In “Chancellor and Gold Standard,” Peter Catterall corrects Thackeray on Baldwin’s chief reason for recruiting Churchill—political calculation. Interestingly, he notes that Churchill as chancellor wanted to defend Singapore with aircraft, not guns, which “were in due course installed [on the wrong side] with disastrous consequences.” The Gold Standard issue, Catterall adds, should not “distract from his efforts creatively to tackle the many challenges he confronted whilst at the Treasury.” That has been said before, frequently.
In a later chapter on the 1926 General Strike, Catterall quotes the New Statesman’s allegation that Churchill favored “a little blood-letting.” But contemporary primary sources don’t support this. Catterall is however right that Churchill and his cabinet colleagues believed that negotiations with strikers should not continue “without withdrawal of strike notices.”
Chris Wrigley in “Churchill and Labour” repeats the Sidney Street episode from an earlier chapter and corrects where Churchill sent troops against Welsh strikers. (But why not simply edit out the original error?) Wrigley says Churchill had hazy ideas about socialism and confused German social democrats with anarchists. Despite his hostility to socialism (which he had hazy ideas about) he welcomed trade unionism. To him, unions bespoke “Victorian individualism.” To Wrigley the Gestapo speech (1945 election) was “shocking”—but a later writer, Stuart Ball, reconsiders that speech, more accurately labelling it “disproportionate.”

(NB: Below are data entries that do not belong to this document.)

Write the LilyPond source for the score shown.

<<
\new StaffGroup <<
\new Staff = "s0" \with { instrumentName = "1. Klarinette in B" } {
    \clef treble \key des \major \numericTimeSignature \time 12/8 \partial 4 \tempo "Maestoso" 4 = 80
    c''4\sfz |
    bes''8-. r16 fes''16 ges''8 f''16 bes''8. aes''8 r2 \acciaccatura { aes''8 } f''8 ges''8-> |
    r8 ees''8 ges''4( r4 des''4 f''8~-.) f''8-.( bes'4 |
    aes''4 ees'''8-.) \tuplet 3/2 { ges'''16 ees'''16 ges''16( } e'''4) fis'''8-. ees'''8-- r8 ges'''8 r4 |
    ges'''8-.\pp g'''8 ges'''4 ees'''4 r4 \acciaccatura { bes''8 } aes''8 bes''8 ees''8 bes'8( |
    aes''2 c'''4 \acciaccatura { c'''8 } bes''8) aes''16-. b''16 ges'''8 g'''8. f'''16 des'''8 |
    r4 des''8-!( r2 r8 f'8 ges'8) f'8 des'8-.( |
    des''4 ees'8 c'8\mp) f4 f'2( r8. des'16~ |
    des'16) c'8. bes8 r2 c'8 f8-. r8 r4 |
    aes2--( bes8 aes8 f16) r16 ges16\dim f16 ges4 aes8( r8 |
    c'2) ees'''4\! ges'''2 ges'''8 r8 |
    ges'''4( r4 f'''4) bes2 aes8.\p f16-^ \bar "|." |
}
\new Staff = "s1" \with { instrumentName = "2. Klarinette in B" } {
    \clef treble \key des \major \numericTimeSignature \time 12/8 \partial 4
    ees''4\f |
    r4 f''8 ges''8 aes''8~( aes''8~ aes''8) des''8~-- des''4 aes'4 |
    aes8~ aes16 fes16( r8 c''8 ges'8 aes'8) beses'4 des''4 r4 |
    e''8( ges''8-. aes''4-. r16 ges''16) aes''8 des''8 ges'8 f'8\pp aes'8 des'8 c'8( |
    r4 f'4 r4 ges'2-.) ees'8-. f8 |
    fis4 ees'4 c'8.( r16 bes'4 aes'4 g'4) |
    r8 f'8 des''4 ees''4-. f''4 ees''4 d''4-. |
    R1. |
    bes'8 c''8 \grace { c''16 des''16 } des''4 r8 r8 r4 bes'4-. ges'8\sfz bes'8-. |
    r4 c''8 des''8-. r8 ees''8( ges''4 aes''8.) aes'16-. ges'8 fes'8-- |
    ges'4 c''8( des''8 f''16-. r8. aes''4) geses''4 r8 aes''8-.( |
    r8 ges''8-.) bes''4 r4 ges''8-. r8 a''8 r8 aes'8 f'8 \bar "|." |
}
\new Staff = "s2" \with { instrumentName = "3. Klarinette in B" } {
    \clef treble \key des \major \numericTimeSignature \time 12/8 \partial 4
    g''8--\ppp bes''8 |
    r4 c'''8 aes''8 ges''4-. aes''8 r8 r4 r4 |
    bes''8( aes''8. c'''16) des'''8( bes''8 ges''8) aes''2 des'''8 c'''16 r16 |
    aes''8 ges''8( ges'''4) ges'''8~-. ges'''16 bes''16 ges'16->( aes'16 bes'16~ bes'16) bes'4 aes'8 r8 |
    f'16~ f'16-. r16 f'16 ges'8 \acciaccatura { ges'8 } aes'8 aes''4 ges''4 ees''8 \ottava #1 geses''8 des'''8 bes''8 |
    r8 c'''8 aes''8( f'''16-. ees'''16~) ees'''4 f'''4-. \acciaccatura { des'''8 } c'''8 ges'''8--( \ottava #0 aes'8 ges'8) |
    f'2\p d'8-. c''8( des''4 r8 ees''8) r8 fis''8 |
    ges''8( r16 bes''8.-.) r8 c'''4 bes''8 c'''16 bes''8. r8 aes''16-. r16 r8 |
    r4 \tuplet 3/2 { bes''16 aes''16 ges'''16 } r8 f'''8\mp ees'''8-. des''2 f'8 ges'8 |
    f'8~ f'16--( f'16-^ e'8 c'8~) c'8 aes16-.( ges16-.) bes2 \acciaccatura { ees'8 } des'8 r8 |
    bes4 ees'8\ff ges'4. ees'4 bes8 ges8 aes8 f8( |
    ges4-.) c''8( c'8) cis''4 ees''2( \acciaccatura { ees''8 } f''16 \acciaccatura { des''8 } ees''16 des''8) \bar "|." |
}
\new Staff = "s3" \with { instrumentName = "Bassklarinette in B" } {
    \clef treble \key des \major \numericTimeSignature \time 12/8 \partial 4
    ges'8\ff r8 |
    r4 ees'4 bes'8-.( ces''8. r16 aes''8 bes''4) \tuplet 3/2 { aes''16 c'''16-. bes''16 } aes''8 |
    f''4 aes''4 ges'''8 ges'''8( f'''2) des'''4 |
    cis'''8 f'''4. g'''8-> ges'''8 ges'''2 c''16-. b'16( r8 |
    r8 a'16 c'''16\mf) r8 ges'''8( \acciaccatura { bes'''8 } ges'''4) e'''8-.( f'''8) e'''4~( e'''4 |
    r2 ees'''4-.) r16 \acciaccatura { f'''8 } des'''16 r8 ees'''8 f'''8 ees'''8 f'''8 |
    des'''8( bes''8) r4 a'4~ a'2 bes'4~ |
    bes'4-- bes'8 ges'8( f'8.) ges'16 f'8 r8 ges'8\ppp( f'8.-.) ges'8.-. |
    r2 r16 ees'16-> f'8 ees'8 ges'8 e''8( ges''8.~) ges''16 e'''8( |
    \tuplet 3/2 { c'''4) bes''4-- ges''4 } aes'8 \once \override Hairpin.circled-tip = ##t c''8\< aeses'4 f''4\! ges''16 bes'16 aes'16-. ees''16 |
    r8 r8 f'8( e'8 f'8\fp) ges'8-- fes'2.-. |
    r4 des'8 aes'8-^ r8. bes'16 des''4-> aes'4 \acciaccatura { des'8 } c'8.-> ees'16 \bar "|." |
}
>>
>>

Ball’s chapter on WSC and the Conservative Party is excellent, though more a party history than about Churchill’s statecraft. Ball reminds us that WSC was closer to Tory opinion than many think, even in the 1930s. His disagreements over the India Act and rearmament were shared by many, though they didn’t particularly trust him. Ball shows Churchill as an effective Leader of the Opposition (1945-51), disproving charges of absence and disinterest by other writers. He spoke in major debates and retained control of strategy, but wisely delegated the details to party functionaries. World War II had elevated his status above others, Ball says. But that should “not preclude assessing [his] domestic political record on the same basis as other leading politicians.” Churchill, Ball concludes, comes out “quite well” in such comparisons.
Editor Toye writes that until 1900 Churchill’s “political views had fallen within the Conservative mainstream, albeit he showed occasional Liberal sympathies.” Hmm. In 1896, young Winston wrote his mother: “There are no lengths to which I would not go in opposing [the Conservatives] were I in the House of Commons. I am a Liberal in all but name.” He never really changed, even after he “re-ratted” back to the Tories. As Leo Amery wrote in 1929: “On essentials, he is still where he was 25 years ago, in intellectual conviction at least.”
A virtue of the book is its links in the eBook version to documents in the Churchill Archives. That’s neat. Unfortunately, unless you can read it on a larger screen than Kindle—e.g., an iPad—it’s difficult to make out the archive documents, which my Kindle can’t enlarge.